Marc-Andre Lemburg <mal@lemburg.com>:

Tutorial information about Unicode strings in Python, with some markup adjustments from FLD.
2000-04-06 14:17:03 +00:00 · 2000-04-06 14:17:03 +00:00 · 9dc30bb956
parent a4cd2611f4
commit 9dc30bb956
1 changed files with 101 additions and 0 deletions
--- a/Doc/tut/tut.tex
+++ b/Doc/tut/tut.tex
@ -733,6 +733,107 @@ The built-in function \function{len()} returns the length of a string:
 34
 \end{verbatim}
 \subsection{Unicode Strings \label{unicodeStrings}}
 \sectionauthor{Marc-Andre Lemburg}{mal@lemburg.com}
 Starting with Python 1.6 a new data type for storing text data is
 available to the programmer: the Unicode object. It can be used to
 store and manipulate Unicode data (see \url{http://www.unicode.org})

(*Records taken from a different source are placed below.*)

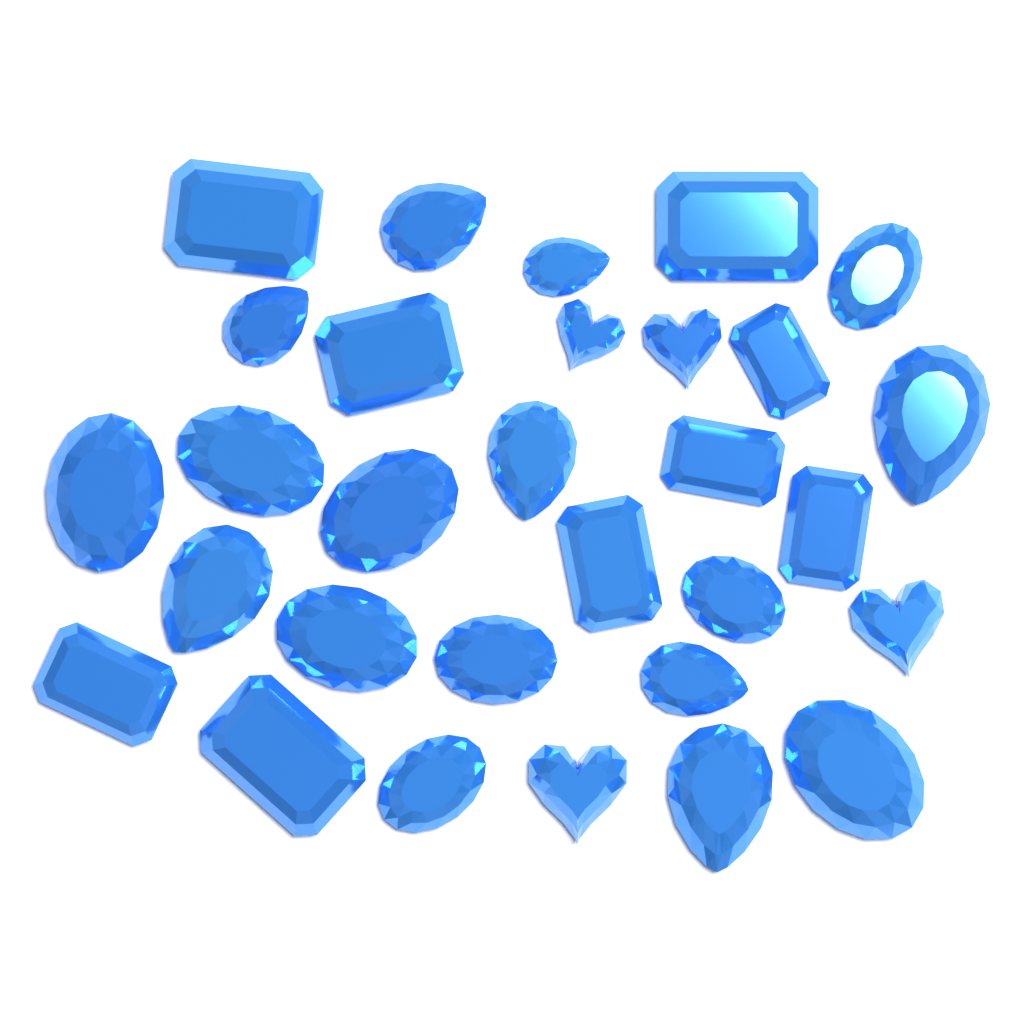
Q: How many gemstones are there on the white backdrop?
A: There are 30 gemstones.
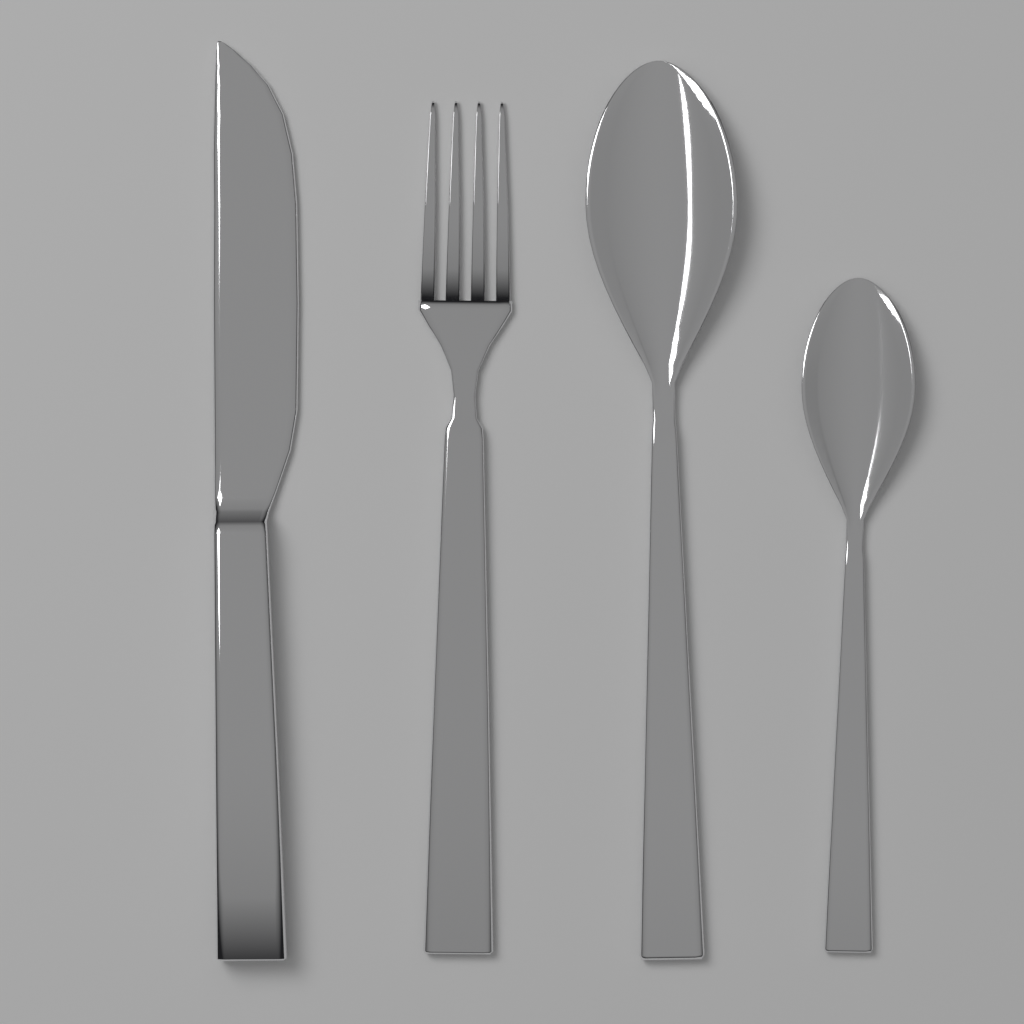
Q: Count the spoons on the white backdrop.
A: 2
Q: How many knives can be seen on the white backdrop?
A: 1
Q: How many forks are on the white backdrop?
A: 1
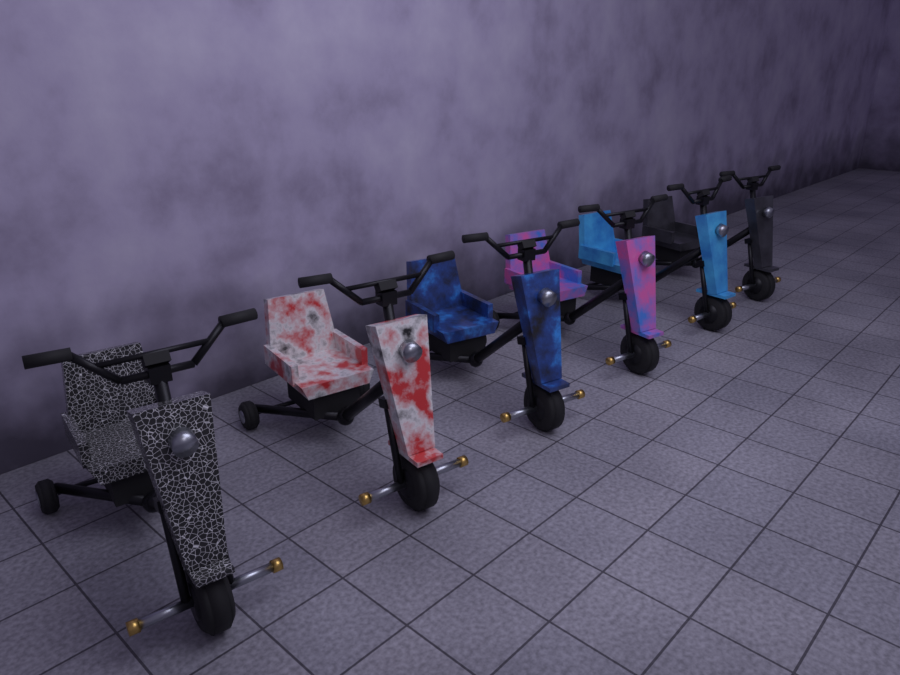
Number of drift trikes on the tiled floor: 6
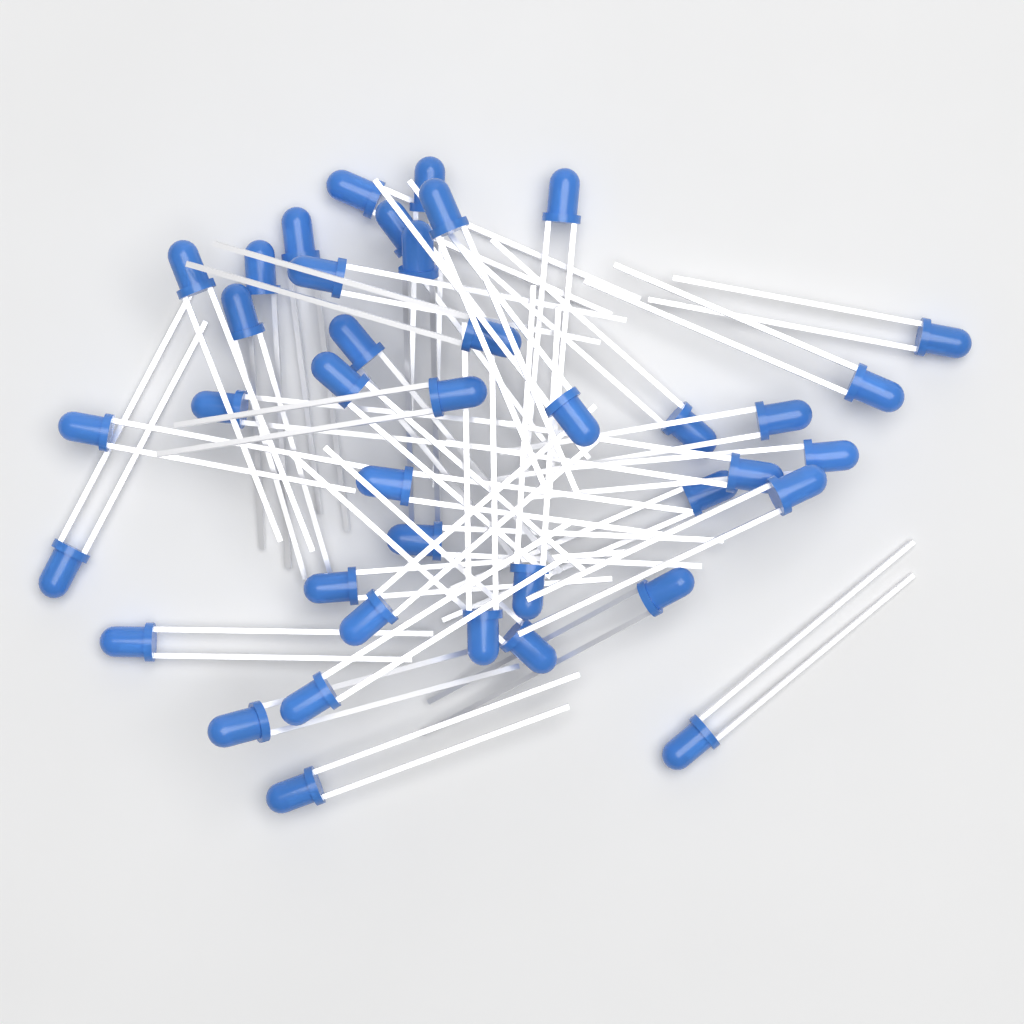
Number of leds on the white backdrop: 40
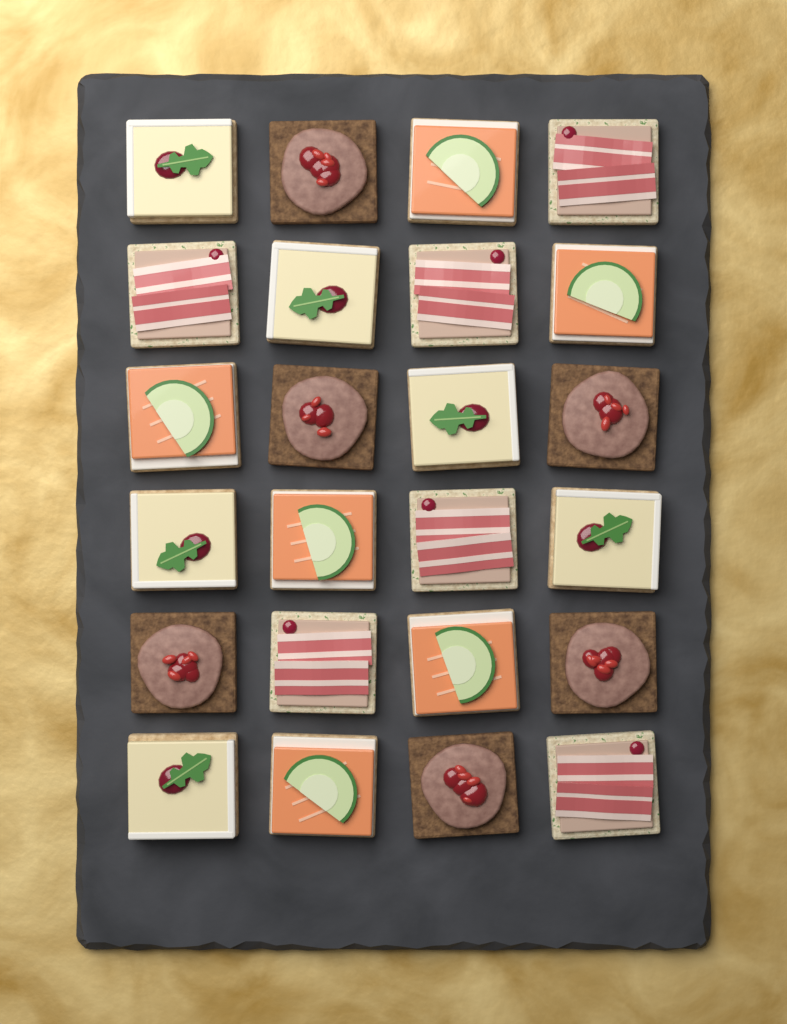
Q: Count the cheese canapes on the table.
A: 6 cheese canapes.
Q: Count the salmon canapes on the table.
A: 6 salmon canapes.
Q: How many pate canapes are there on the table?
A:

 and intergrates well with the existing string objects providing
 auto-conversions where necessary.
 Unicode has the advantage of providing one ordinal for every character
 in every script used in modern and ancient texts. Previously, there
 were only 256 possible ordinals for script characters and texts were
 typically bound to a code page which mapped the ordinals to script
 characters. This lead to very much confusion especially with respect
 to internalization (usually written as \samp{i18n} --- \character{i} +
 18 characters + \character{n}) of software. Unicode solves these
 problems by defining one code page for all scripts.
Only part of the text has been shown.